President Vladimir Putin has denied Russia was involved in the poisoning of opposition leader Alexei Navalny, citing that the Kremlin critic is “enjoying the support of the US special services” and that if Russia’s special services had wanted to kill him, they would have “finished” the job.

“It means that this patient of the Berlin clinic is supported by the special services, of the United States in this case,” Putin said before adding that “if this is correct, then it is interesting, then the special services, of course, should look after him.”

Whilst indirectly acknowledging that Russia was keeping an eye on Navalny, Putin stressed that “this does not mean at all that it is necessary to poison him,” the Russian President continued, also adding: “Who needs him? If they really wanted to, they probably would have finished it.”

Putin’s comments came in response to a question at his annual news conference, that was held on Thursday in a remote format due to the Coronavirus pandemic. They followed an investigation by the investigative group Bellingcat and The Insider, in cooperation with Der Spiegel and CNN, published earlier in the week, which unveiled evidence that Russia’s Federal Security Service (the FSB) formed an elite team specialising in nerve agents that trailed Navalny for years.

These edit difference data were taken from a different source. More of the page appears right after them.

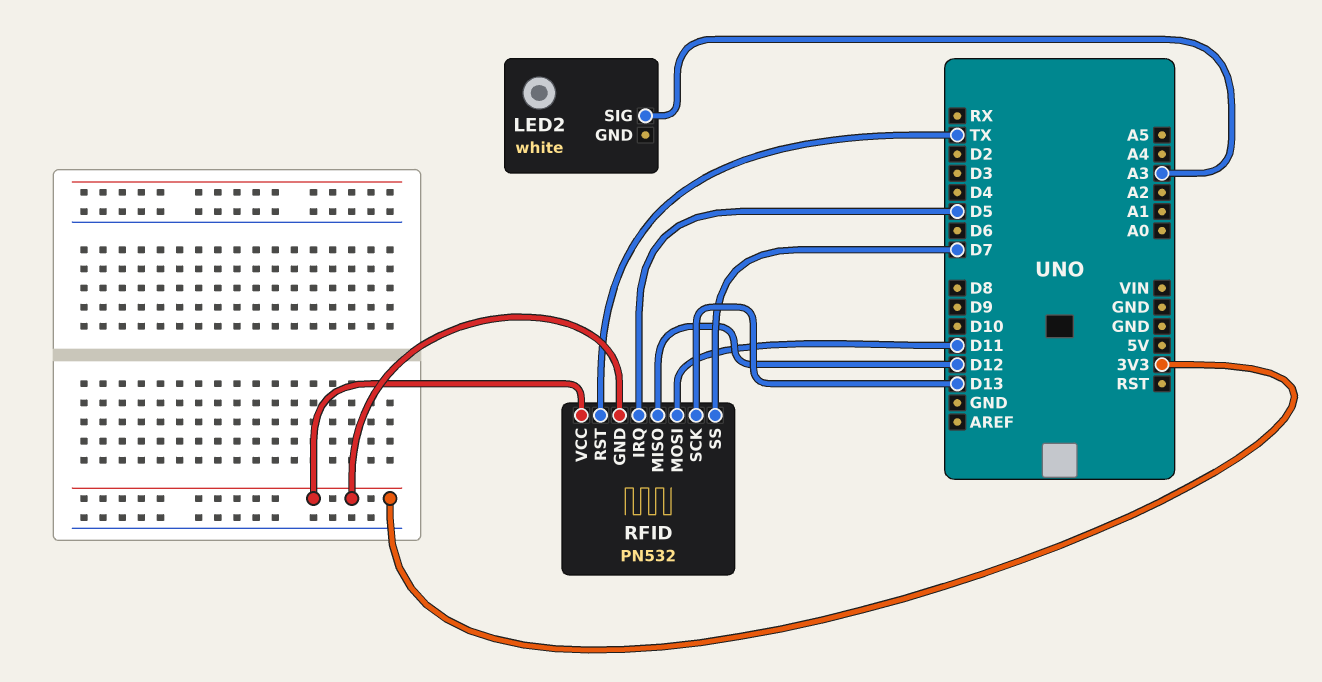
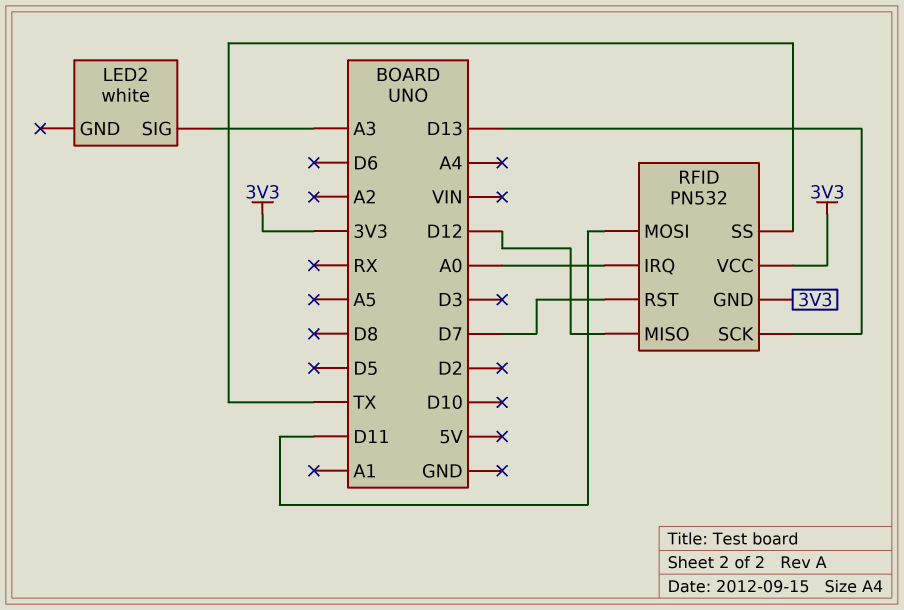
RFID pin IRQ: D5 -> A0
RFID pin RST: TX -> D7
RFID pin SS: D7 -> TX

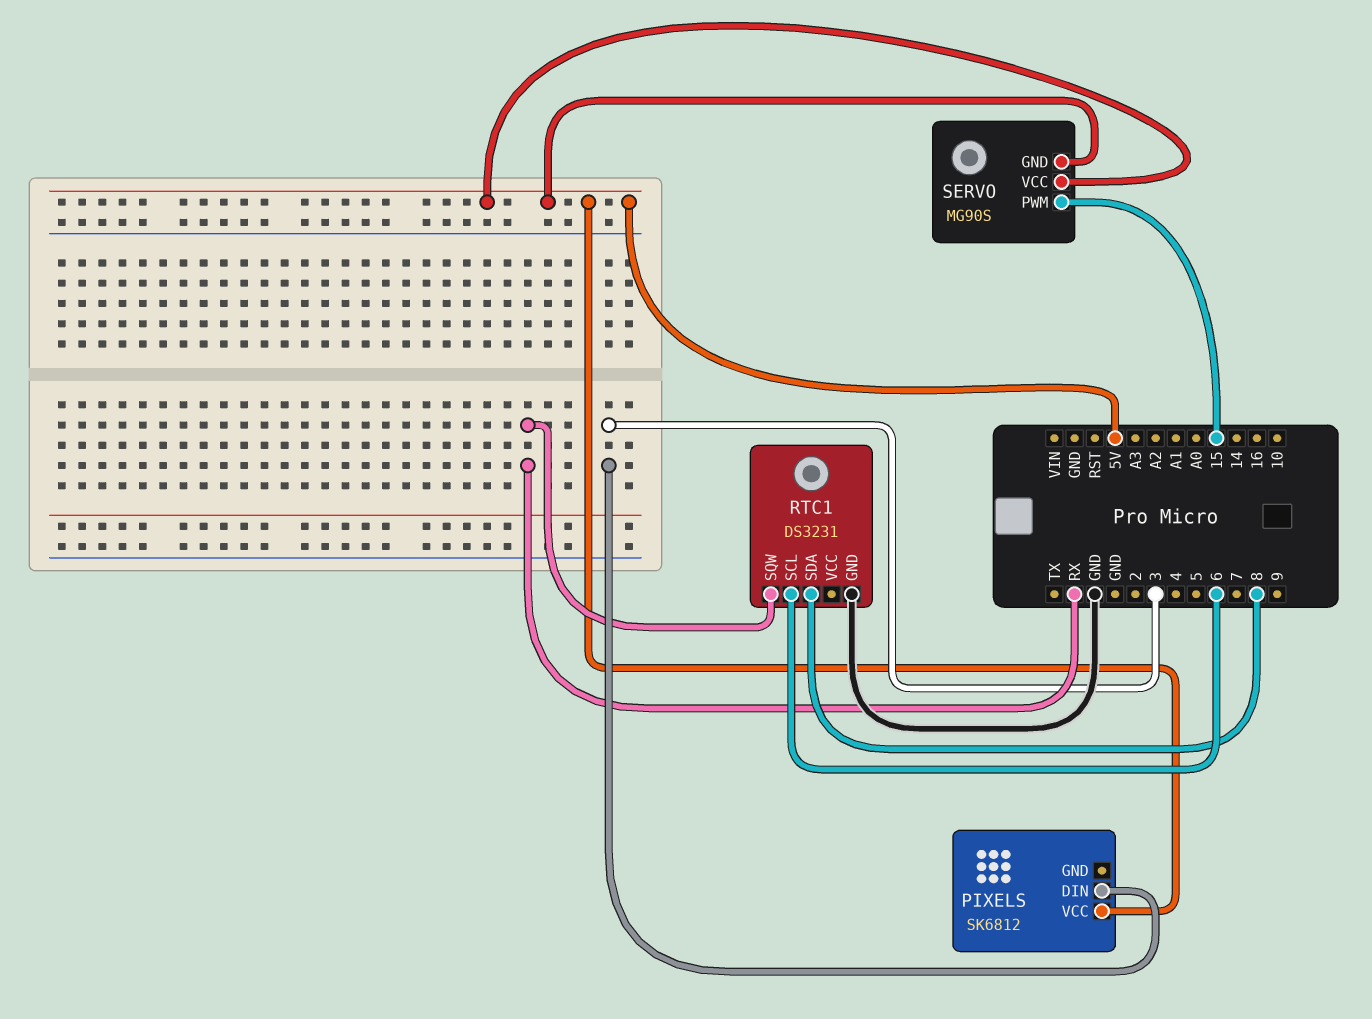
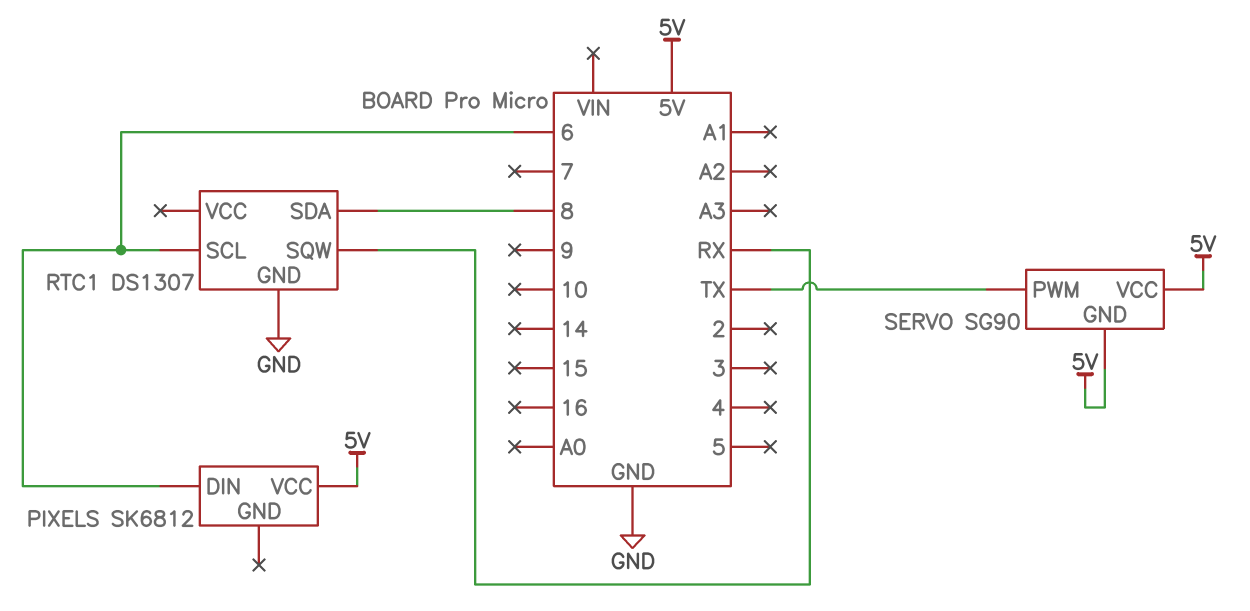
PIXELS pin DIN: 3 -> 6
RTC1: DS3231 -> DS1307
SERVO: MG90S -> SG90
SERVO pin PWM: 15 -> TX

“This is not an investigation, this is the legalisation of material from American intelligence agencies,” Putin said, commenting on the Bellingcat investigation. 

The 44-year-old Kremlin critic on August 20 fell ill on a flight from Siberia to Moscow, forcing the plane to make an emergency landing in Omsk, where he spent two days in hospital before being evacuated to Germany, where he received treatment for 32 days, including 24 days in intensive care. He was discharged in late September from Berlin Charite Hospital, after more than a month of treatment for poisoning with a nerve agent from the Novichok group.

While German authorities support there is “unequivocal” evidence he was poisoned, citing tests carried out in labs in Germany, France and Sweden, Moscow said it has yet to see evidence of a crime and refused to open a criminal investigation.

Reacting to Putin’s comments, Navalny tweeted that the Russian President “admitted it all, in his own way,” by blaming the CIA during his marathon press conference.

“He understood that it’s impossible to deny our ironclad proof,” the Kremlin critic said, adding that “in other words yes. The FSB followed me everywhere for four years but didn’t poison me. Because ‘if they’d wanted to, it would have worked out.”